> **Task brief**:
Below is a set of records. Repeat them verbatim without the pictures.

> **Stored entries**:
+--

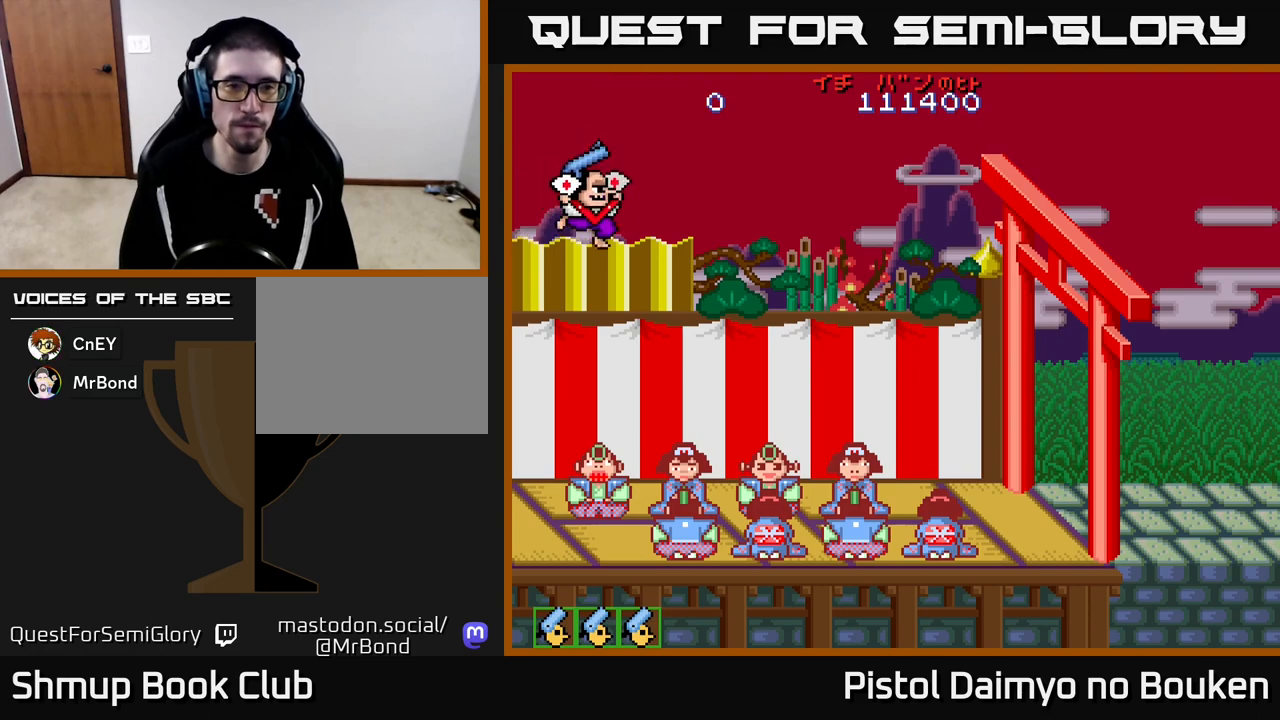
{"buttons": [], "left_stick": "center", "events": [[233, "START", "down"], [350, "START", "up"]]}
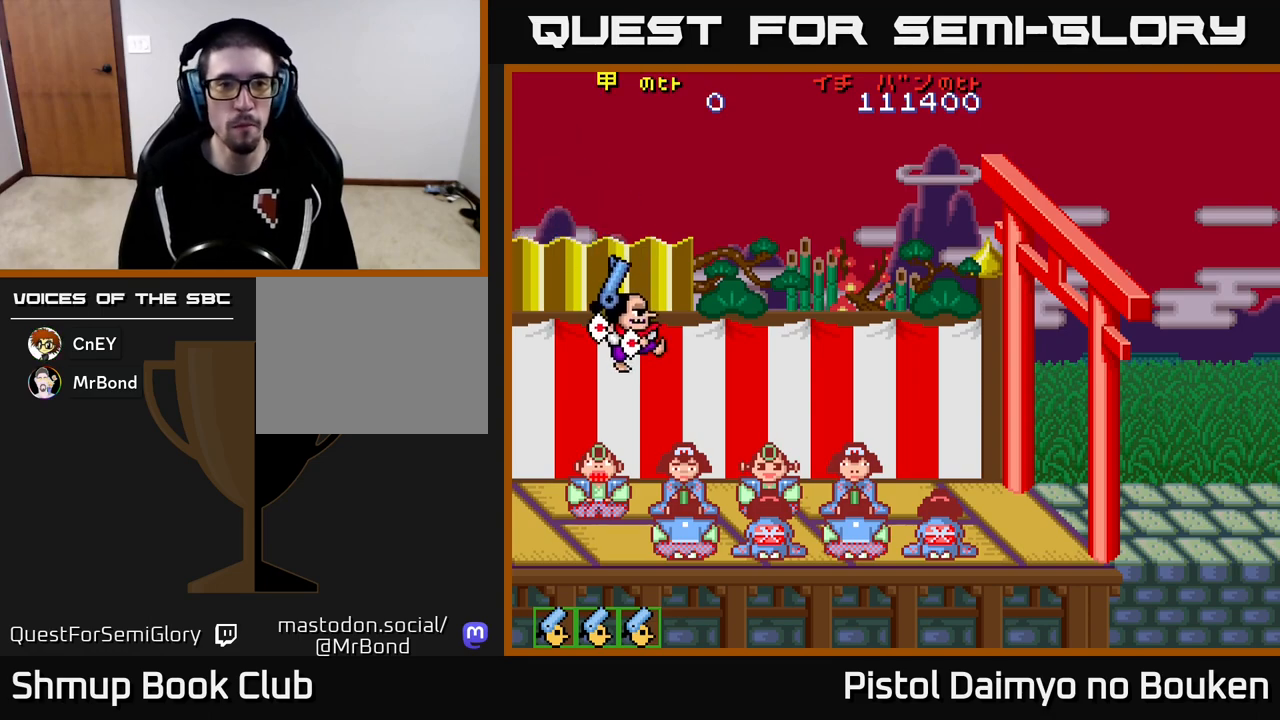
{"buttons": [], "left_stick": "center", "events": [[33, "A", "down"], [150, "A", "up"]]}
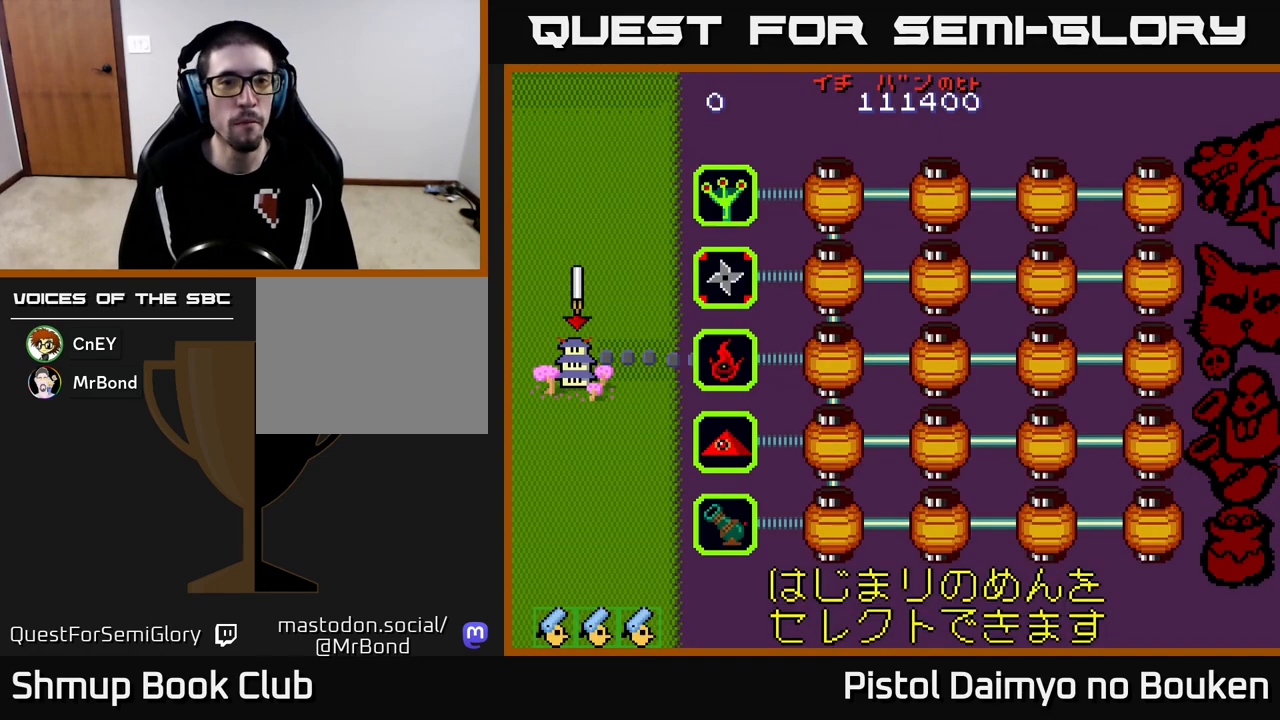
{"buttons": [], "left_stick": "center", "events": [[67, "DPAD_RIGHT", "down"], [167, "DPAD_RIGHT", "up"], [333, "A", "down"], [433, "A", "up"]]}
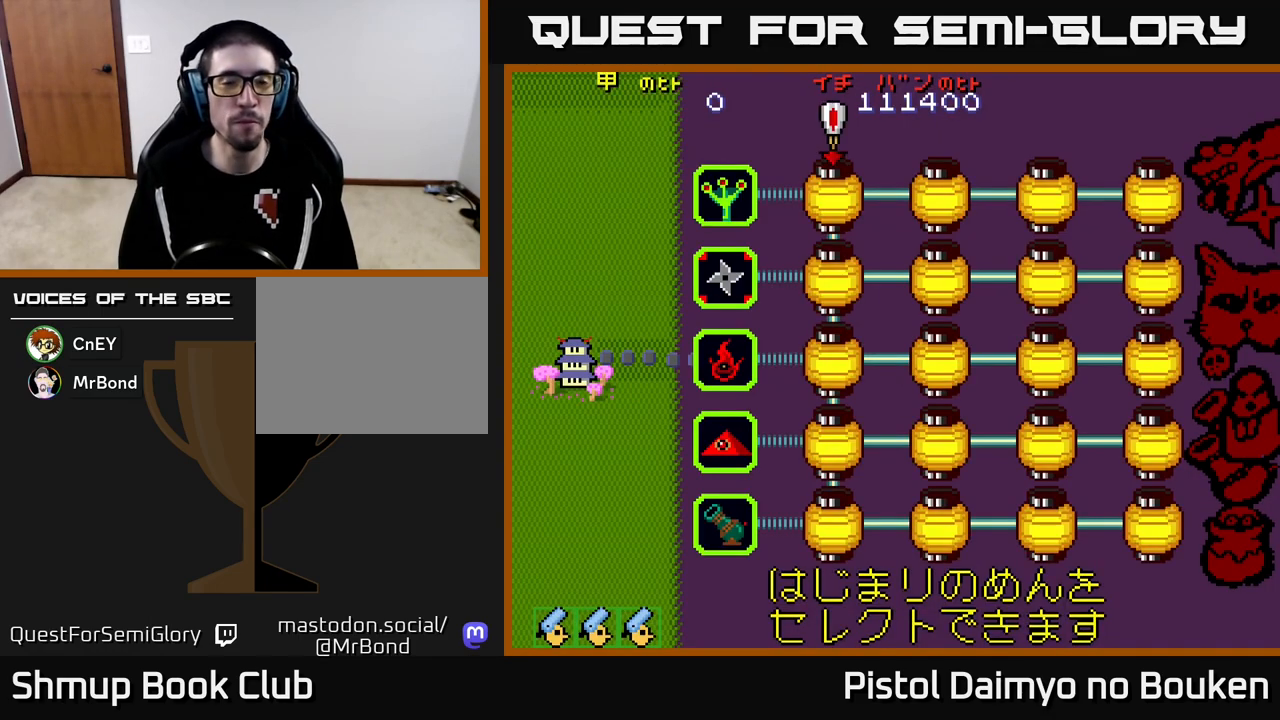
{"buttons": [], "left_stick": "center", "events": [[217, "A", "down"], [317, "A", "up"], [433, "A", "down"], [500, "A", "up"]]}
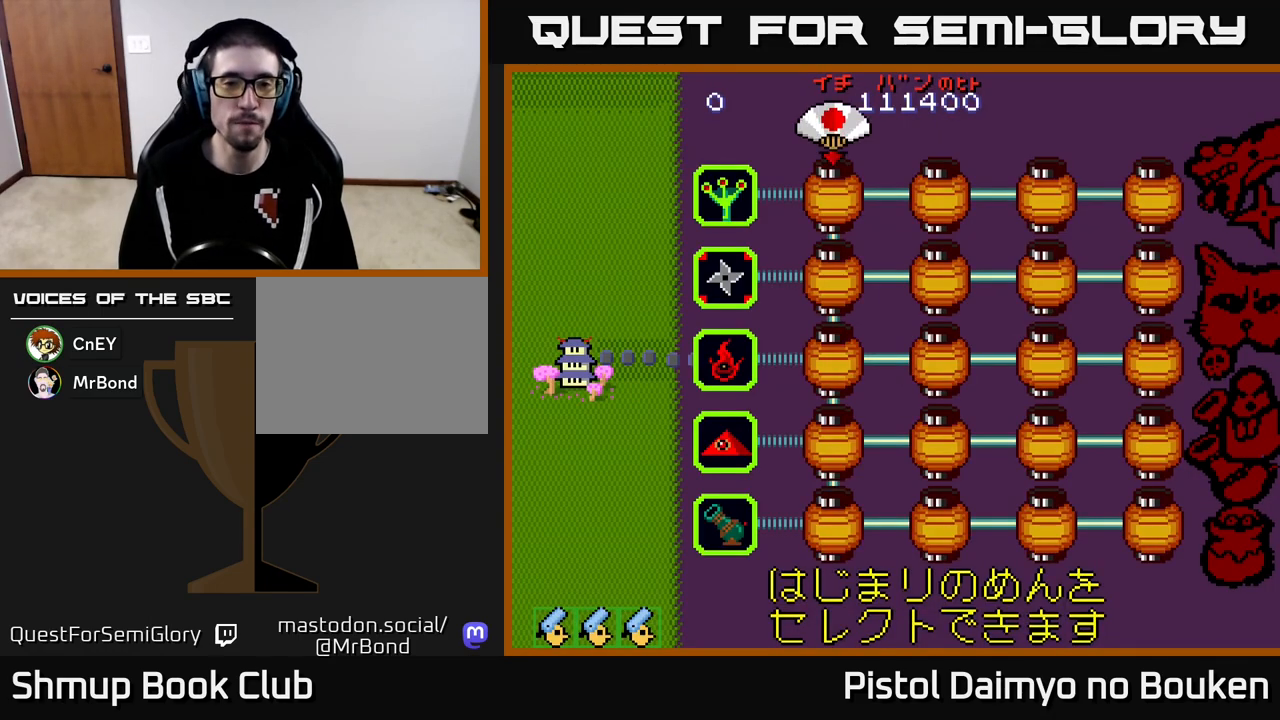
{"buttons": ["A"], "left_stick": "center", "events": [[117, "A", "down"], [167, "A", "up"], [283, "A", "down"], [350, "A", "up"], [467, "A", "down"]]}
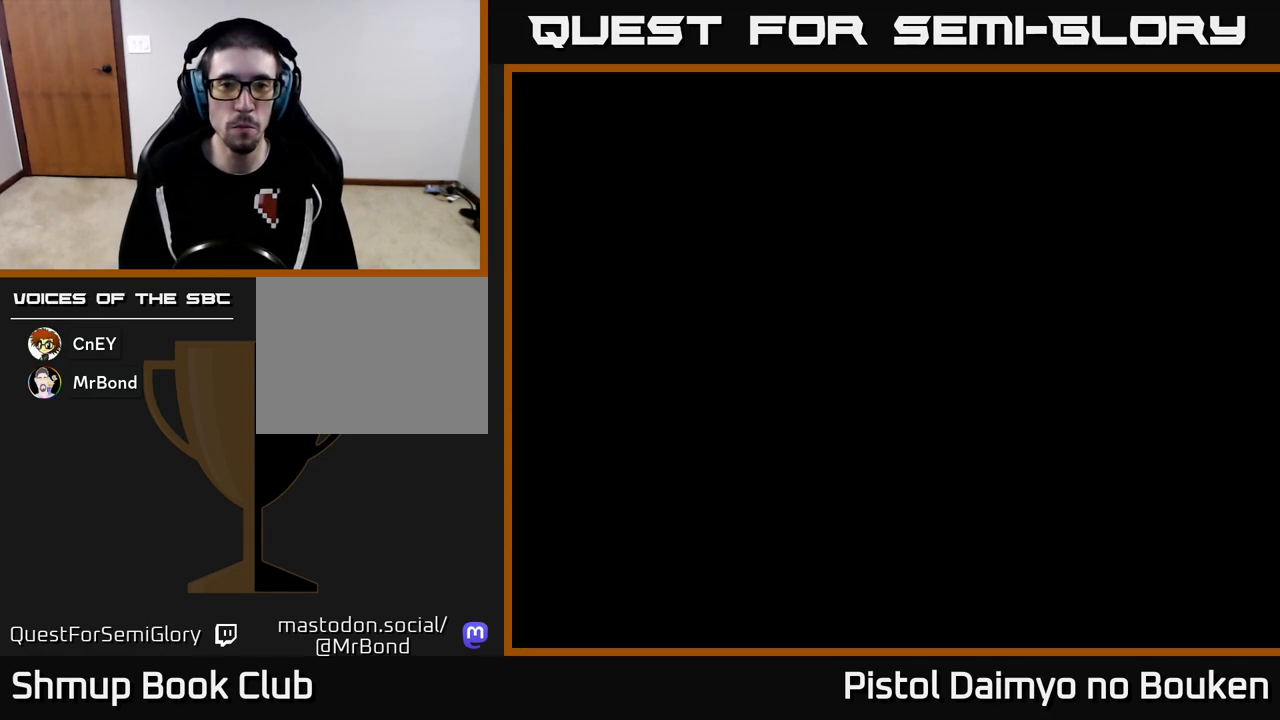
{"buttons": ["A"], "left_stick": "center", "events": [[17, "A", "up"], [133, "A", "down"]]}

+--

> **Solved problem**:
{"buttons": [], "left_stick": "center", "events": [[233, "START", "down"], [350, "START", "up"]]}
{"buttons": [], "left_stick": "center", "events": [[33, "A", "down"], [150, "A", "up"]]}
{"buttons": [], "left_stick": "center", "events": [[67, "DPAD_RIGHT", "down"], [167, "DPAD_RIGHT", "up"], [333, "A", "down"], [433, "A", "up"]]}
{"buttons": [], "left_stick": "center", "events": [[217, "A", "down"], [317, "A", "up"], [433, "A", "down"], [500, "A", "up"]]}
{"buttons": ["A"], "left_stick": "center", "events": [[117, "A", "down"], [167, "A", "up"], [283, "A", "down"], [350, "A", "up"], [467, "A", "down"]]}
{"buttons": ["A"], "left_stick": "center", "events": [[17, "A", "up"], [133, "A", "down"]]}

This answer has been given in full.